Kutipan Teks:
────────────────────

Senin, 28 Juni 2021

Bolehkah Mencicil Mandi Janabah ?


 

Dalam Ilmu Fiqih ada istilah yang sangat familiar yakni 'al-Muwalah' yang berarti melakukan satu perbuatan atau lebih dalam waktu yang bersamaan, dan menyelesaikannya tanpa dijeda dengan durasi yang cukup lama. Sinonim dari al-Muwalah adalah al-Mutaba'ah.

Misalnya ketika seseorang melaksanakan wudhu dalam satu waktu, ia menyelesaikan wudhu-nya dari niat hingga mencuci kaki tanpa diselingi perbuatan lain. Disini, ia dikatakan telah melaksanakan wudhu dengan 'Muwalah' sebab melakukan semua rukun wudhu' tanpa dijeda dan diselingi dengan perbuatan lain.

Sedangka jika ia berniat wudhu lalu membasuh wajahnya, kemudian keluar kamar mandi menuju dapur untuk menyelesaikan rutinitas masak-memasak, beberepa saat kemudian ia kembali lagi ke kamar mandi untuk menyelesaikan wudhu'nya (membasuh tangan, kepala/rambut, dan kaki), maka dalam wudhu'nya ini tidak ada unsur al-Muwalah.

────────────────────

Data Mentah:
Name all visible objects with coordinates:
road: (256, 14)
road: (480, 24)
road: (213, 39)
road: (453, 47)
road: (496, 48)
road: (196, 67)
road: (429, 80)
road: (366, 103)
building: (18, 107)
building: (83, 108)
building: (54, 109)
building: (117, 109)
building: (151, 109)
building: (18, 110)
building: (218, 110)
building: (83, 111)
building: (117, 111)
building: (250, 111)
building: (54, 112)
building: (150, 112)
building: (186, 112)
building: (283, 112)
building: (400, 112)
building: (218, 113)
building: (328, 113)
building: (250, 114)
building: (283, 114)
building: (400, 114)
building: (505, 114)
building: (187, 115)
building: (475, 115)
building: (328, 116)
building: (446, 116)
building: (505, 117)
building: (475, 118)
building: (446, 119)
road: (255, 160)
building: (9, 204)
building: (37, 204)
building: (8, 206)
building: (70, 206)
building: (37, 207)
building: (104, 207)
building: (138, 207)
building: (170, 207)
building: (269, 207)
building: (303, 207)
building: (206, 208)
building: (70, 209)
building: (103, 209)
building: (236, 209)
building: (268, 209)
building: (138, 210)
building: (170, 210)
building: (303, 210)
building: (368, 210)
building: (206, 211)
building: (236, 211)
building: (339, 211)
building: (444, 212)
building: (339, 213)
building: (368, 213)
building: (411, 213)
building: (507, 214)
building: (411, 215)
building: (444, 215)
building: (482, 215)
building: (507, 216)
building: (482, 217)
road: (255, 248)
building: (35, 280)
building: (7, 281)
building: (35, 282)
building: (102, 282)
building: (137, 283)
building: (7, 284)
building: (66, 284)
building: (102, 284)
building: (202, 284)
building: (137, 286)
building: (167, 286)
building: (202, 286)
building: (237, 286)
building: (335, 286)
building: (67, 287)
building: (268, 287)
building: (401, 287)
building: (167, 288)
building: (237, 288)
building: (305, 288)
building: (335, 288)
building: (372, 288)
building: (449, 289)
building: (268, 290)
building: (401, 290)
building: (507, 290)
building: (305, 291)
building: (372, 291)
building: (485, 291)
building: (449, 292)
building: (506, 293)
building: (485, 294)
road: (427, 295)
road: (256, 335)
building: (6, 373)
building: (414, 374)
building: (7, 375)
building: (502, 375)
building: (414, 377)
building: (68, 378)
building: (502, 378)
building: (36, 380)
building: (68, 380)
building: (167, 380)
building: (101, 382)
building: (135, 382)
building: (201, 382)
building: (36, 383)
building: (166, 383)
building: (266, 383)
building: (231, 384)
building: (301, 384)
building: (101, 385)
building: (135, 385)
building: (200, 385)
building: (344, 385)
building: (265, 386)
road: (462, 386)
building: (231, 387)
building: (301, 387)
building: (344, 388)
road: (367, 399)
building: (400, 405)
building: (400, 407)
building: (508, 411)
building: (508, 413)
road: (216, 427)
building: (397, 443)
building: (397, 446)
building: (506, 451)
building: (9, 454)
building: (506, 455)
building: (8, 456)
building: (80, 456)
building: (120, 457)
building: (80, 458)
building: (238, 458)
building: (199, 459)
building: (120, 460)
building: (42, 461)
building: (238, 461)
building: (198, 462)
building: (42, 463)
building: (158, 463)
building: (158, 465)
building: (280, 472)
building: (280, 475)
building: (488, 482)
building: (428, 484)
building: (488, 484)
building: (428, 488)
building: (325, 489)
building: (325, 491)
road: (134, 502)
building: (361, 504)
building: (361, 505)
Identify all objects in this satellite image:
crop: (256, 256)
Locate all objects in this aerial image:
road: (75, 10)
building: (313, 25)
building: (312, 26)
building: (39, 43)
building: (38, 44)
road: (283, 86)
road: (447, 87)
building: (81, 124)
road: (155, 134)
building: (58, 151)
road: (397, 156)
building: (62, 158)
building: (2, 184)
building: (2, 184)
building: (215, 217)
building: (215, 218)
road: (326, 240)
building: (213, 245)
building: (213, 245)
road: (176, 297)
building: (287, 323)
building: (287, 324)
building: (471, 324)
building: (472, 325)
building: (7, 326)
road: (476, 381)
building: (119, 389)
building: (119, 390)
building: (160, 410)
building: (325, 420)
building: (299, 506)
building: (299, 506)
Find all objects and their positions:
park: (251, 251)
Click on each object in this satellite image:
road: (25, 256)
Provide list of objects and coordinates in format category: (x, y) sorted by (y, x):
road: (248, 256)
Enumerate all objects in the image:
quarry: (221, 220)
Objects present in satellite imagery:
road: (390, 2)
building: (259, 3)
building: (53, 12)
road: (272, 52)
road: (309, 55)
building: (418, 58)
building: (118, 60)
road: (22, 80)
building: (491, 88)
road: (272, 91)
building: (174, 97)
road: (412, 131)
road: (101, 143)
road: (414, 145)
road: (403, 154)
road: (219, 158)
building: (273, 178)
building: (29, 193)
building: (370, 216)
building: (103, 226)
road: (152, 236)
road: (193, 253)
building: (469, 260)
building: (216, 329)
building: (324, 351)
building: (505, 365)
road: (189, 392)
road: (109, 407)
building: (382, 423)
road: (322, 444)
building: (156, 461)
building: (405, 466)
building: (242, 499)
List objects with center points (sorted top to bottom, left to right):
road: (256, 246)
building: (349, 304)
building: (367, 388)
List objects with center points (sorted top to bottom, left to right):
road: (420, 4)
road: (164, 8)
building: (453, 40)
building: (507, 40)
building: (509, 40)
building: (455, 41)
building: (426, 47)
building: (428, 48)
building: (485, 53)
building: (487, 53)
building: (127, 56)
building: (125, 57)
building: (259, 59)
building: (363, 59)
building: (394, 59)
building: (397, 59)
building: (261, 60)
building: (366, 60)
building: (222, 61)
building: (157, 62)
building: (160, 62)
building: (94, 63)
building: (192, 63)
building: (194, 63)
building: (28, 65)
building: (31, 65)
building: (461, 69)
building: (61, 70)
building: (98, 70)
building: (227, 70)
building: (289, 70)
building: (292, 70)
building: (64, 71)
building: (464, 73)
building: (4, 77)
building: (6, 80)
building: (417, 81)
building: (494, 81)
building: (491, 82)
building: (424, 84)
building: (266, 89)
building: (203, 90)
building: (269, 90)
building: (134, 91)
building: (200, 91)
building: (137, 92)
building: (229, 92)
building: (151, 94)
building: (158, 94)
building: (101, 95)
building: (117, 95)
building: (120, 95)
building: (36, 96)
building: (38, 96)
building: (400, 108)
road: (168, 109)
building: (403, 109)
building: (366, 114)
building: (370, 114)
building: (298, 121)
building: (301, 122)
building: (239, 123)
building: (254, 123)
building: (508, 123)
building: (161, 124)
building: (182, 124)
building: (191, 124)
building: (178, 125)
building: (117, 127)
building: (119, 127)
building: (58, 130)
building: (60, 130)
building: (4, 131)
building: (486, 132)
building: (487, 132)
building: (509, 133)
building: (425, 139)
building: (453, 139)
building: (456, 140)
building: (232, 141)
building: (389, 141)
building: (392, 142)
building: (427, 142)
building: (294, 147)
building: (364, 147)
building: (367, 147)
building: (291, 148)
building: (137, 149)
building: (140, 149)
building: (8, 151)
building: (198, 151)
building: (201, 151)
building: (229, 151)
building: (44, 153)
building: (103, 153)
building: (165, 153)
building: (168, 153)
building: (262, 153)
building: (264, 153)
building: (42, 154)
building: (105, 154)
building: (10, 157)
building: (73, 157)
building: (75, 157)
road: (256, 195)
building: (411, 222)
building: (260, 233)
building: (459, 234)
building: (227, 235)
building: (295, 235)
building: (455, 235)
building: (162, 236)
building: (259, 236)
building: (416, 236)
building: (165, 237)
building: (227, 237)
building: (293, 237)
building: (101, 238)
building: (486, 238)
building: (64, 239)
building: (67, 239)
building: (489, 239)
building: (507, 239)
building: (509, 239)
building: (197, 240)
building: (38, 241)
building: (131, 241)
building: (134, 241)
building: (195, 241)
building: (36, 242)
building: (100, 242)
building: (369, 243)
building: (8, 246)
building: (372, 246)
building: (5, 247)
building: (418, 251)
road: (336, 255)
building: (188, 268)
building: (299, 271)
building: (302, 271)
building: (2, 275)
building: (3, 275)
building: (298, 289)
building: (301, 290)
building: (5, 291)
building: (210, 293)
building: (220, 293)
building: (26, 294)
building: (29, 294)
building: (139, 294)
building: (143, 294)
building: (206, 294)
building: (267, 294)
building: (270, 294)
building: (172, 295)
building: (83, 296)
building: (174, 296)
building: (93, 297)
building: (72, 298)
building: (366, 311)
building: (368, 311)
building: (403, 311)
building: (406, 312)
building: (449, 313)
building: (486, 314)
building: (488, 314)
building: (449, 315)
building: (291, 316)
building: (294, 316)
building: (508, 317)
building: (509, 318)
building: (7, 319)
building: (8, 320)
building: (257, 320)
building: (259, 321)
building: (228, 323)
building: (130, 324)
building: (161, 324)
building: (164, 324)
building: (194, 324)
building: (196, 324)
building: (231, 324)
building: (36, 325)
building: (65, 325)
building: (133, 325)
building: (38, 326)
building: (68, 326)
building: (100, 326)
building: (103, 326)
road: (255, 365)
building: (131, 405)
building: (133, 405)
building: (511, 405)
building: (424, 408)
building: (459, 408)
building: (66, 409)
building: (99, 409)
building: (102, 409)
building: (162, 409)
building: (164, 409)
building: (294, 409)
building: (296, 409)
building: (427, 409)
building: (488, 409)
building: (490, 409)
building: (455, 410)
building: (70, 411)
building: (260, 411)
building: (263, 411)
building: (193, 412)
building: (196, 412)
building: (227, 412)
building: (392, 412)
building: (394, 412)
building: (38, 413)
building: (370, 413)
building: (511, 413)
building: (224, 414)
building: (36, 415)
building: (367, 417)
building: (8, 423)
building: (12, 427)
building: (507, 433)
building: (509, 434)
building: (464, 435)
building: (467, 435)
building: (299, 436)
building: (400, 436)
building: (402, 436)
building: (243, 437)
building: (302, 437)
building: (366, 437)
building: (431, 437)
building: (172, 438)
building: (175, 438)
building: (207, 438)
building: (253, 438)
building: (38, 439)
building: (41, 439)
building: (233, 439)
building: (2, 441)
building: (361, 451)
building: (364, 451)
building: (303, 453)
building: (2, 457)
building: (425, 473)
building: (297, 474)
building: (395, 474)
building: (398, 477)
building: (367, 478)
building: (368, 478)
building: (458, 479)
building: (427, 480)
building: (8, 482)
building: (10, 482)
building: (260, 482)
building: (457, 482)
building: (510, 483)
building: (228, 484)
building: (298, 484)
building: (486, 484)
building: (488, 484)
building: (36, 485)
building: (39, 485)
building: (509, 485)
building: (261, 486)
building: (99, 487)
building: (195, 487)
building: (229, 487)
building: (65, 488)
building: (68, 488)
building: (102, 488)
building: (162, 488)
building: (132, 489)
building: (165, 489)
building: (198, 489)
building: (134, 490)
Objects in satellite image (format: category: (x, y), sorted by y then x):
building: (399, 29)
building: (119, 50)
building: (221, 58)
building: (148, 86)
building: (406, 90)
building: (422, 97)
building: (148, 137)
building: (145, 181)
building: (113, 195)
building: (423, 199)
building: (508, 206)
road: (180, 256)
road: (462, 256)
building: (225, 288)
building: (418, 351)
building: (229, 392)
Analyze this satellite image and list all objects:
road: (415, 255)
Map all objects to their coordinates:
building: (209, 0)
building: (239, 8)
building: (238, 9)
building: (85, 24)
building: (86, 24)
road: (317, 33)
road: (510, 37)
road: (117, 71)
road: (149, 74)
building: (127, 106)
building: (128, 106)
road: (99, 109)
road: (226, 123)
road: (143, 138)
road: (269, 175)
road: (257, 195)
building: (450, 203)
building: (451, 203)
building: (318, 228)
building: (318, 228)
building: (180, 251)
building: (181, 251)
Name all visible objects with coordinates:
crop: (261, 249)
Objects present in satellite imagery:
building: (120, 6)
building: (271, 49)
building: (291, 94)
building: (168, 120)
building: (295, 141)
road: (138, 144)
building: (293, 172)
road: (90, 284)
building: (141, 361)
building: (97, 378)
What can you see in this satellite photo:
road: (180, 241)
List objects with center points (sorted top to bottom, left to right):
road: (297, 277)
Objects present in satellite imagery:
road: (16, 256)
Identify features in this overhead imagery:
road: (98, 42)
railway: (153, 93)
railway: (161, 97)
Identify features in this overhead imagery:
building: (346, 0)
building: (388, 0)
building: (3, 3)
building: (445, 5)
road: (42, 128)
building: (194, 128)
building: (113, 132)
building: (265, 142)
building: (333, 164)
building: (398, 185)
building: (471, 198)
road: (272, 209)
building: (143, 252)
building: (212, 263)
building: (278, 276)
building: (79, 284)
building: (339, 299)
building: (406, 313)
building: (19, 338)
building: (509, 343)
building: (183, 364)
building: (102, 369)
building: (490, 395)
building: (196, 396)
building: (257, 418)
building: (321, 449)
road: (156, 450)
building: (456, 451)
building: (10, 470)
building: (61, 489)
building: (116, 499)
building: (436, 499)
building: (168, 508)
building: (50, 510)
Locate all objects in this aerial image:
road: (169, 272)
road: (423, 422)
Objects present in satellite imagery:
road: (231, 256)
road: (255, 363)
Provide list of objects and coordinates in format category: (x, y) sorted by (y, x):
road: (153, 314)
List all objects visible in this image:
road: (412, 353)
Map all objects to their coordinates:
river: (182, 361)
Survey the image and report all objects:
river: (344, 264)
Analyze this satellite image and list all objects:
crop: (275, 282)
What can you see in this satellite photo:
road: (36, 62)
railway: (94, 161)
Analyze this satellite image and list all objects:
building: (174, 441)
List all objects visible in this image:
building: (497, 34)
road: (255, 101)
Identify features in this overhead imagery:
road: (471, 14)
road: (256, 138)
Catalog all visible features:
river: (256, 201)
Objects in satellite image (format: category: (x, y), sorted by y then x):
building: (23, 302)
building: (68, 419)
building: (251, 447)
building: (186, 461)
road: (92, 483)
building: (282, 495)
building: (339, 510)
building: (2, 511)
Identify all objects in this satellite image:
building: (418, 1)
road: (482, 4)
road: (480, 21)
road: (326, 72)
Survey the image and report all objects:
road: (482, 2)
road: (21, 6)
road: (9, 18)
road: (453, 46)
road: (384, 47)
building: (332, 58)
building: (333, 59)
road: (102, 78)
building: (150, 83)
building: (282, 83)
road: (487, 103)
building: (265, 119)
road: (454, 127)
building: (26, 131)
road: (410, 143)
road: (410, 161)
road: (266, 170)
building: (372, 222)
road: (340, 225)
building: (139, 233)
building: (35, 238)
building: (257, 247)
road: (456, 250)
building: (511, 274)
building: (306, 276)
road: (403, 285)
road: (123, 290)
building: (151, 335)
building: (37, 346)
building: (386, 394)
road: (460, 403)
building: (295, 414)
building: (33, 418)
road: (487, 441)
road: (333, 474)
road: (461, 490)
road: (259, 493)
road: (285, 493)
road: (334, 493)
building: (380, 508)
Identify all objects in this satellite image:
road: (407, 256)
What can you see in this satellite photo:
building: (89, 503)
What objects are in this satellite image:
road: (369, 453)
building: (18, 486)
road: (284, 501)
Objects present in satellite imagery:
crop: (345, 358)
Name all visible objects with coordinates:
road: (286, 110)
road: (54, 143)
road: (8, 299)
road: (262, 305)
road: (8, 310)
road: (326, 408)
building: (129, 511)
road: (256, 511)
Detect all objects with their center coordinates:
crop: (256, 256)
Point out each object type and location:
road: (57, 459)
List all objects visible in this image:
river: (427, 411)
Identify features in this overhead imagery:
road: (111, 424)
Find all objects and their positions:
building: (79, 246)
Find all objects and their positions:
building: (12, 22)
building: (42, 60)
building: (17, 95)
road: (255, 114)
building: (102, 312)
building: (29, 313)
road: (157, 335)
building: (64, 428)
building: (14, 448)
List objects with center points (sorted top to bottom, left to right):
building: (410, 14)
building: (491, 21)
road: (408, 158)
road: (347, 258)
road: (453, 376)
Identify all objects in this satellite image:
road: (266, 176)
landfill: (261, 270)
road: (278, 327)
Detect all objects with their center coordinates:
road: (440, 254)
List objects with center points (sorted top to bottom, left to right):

────────────────────

Soal Latihan:
1 > Dalam teks tentang al-Muwalah, istilah apa yang disebut sebagai sinonim al-Muwalah?
2 > Lanjutkan teks tentang al-Muwalah mulai setelah kalimat terakhirnya.

Jawaban per Soal:
1 > Al-Mutaba'ah.

2 >
Mandi Janabah adalah konsekwensi yang harus dilakukan bagi mereka yang mengalami hadats besar, misalnya karena berhubungan suami isteri, atau sebab usai dari haid dan nifas. Menurut mayoritas ulama, rukun mandiri janabah hanya dua, yakni niat dan meratakan air pada seluruh tubuh. Adapun selain rukun, mandi janabah punya ritual lain yang hukumnya sunnah, seperti mencuci kemaluan sebelum mulai mengguyur air ke badan, berwudhu dahulu, mendahulukan anggota kanan sebelum yang kiri, dan sebagainya.

Bolehkah Mencicil Mandi Janabah ?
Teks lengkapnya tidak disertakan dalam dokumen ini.